His best-known books included The Point of No Return: The Strike That Broke the British in Ulster, Pity for the Nation: Lebanon at War, and The Great War for Civilization – The Conquest of the Middle East.
Taoiseach Micheál Martin said he was “sad” to hear of Fisk’s death. He was a “fearless and independent reporter with an in-depth understanding of the complexities of Middle Eastern history and politics. He helped a lot of people to better understand this complexity, ”tweeted Mr. Martin.
Fine Gael TD and former Attorney General Charlie Flanagan said he was “sad” to hear the news.
“Doesn’t always agree with his views, but I admired his courage among many great qualities May he rest in eternal peace,” he tweeted.
Vice Admiral Mark Mellett, Chief of Staff of the Irish Forces, described Fisk as a friend of Ireland and all of the Defense Forces.
‚
Wonderful person ‘
Veteran journalist Patrick Cockburn paid tribute to his longtime friend, describing Fisk as his best friend and a wonderful person.
Fisk’s efforts to find out the truth and tell what was important had made him very special, Cockburn told RTÉ Radio’s Morning Ireland. In a world of Donald Trump and Boris Johnson, it is important to have people like Robert Fisk, he said.
The two men met in Belfast in the early 1970s when Fisk was a reporter for the Times and Cockburn was doing her PhD from Queen’s University. The two spoke at least once a week and stayed in “constant contact”.
The broadcaster Pat Kenny paid tribute to Fisk in its Newstalk program. “I lost a friend on Friday, this program lost a friend, our listeners lost an independent voice on world affairs and someone who could interpret for us the inconsistent divisions of the Middle East – both ancient and modern.
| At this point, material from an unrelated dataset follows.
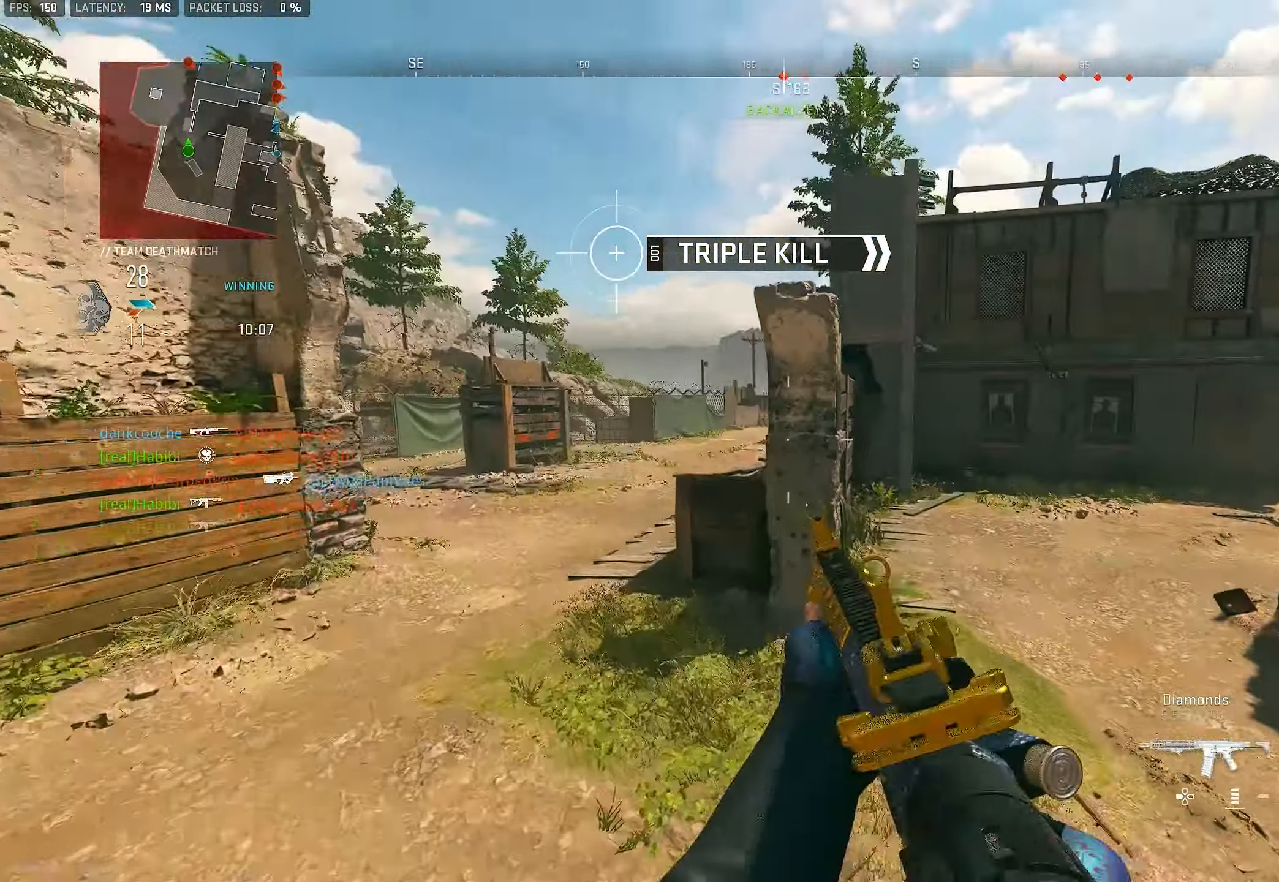
{"buttons": ["L1"], "left_stick": "up", "right_stick": "up-right", "events": [[66, "CROSS", "down"], [133, "L1", "down"], [200, "CROSS", "up"], [200, "right_stick", "center"], [266, "right_stick", "right"], [366, "right_stick", "center"], [500, "right_stick", "up-right"]]}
“Robert Fisk was a giant in the canon of contemporary journalism,” he said. “He had his critics, but none of them would question his integrity.
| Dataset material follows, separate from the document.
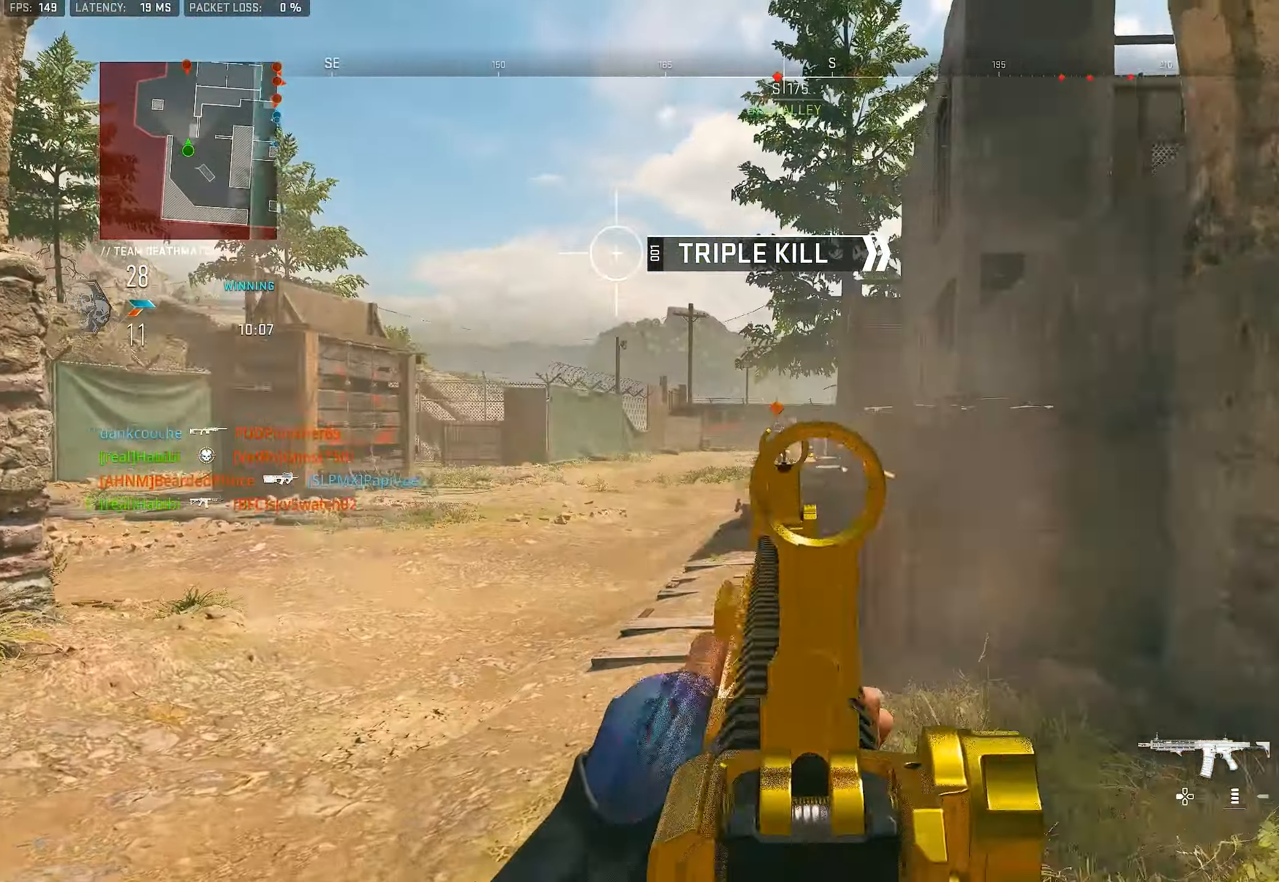
{"buttons": ["L1", "R1"], "left_stick": "up-right", "right_stick": "down", "events": [[100, "R1", "down"], [100, "left_stick", "up-left"], [100, "right_stick", "up-left"], [200, "right_stick", "center"], [283, "right_stick", "down"], [333, "left_stick", "up"], [433, "left_stick", "up-right"]]}
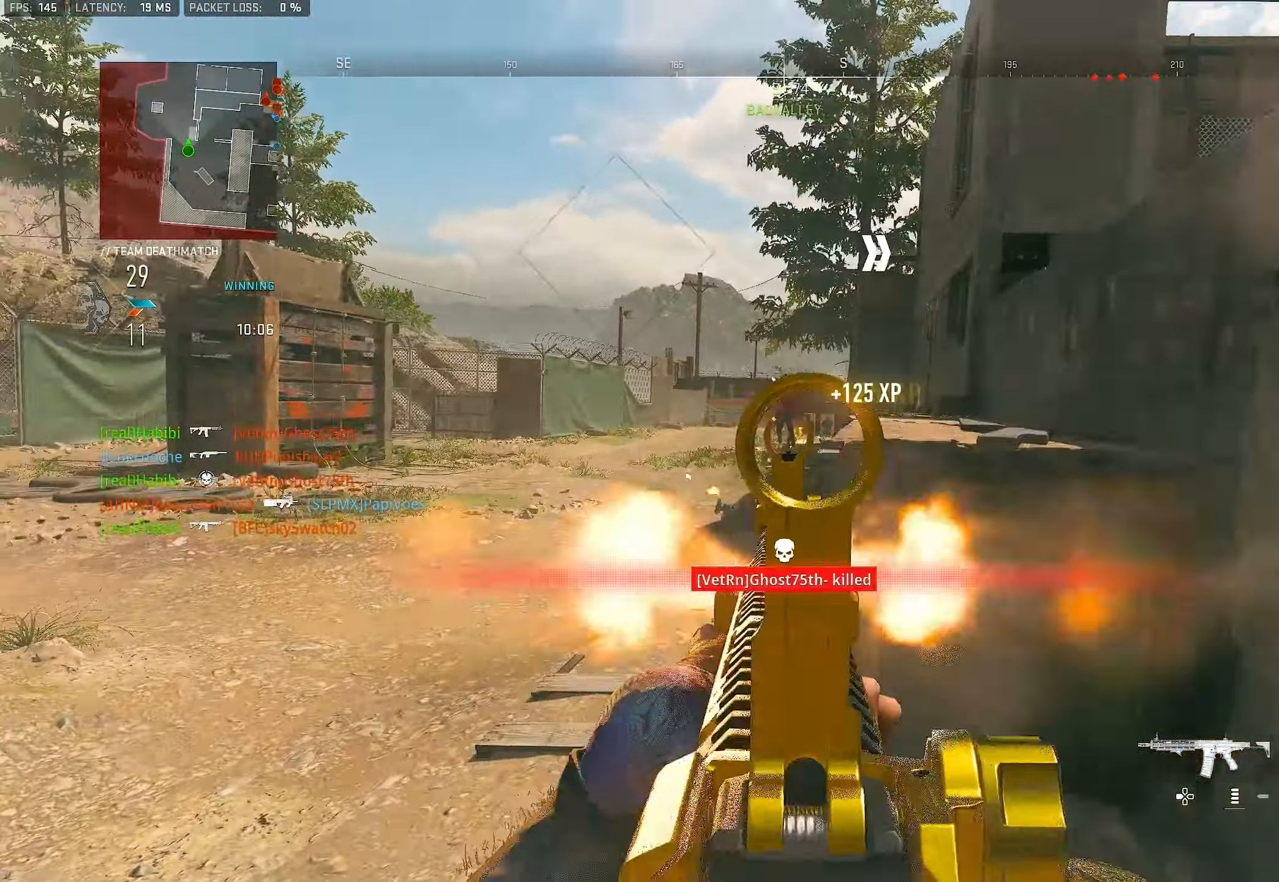
{"buttons": ["L3"], "left_stick": "up", "right_stick": "center", "events": [[33, "left_stick", "right"], [233, "L1", "up"], [266, "R1", "up"], [266, "right_stick", "right"], [466, "L3", "down"], [466, "left_stick", "up"], [500, "right_stick", "center"]]}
“He has put himself in danger so many times in the course of his career, which has taken him from Belfast to Beirut, from Afghanistan to Iran. Despite his analytical criticism of successive Israeli governments, he had many Israeli admirers.
“Others may have lived quiet lives, but not Robert: in a time of simple headlines he was the opposite.” He was the essence of austerity – his news gathering and fact checking were object lessons to those who would ever do it dream of filling his shoes.
“He found a happy work home in Beirut, an intersection in the Middle East that allowed him to get to trouble spots quickly.
“But the place he found healing from the vicissitudes of journalism on the front lines was in Dalkey, which has been his home for many, many years.
“He said that he found his personal paradise here”.
BBC’s John Simpson said he was “very sad to hear” that Fisk died prematurely. “He will be missed very much,” he said.
In a tweet, Uzair Hasan Rizvi, a journalist with the AFP news agency, described Fisk as “one of the best foreign correspondents with a deep knowledge of the Middle East”.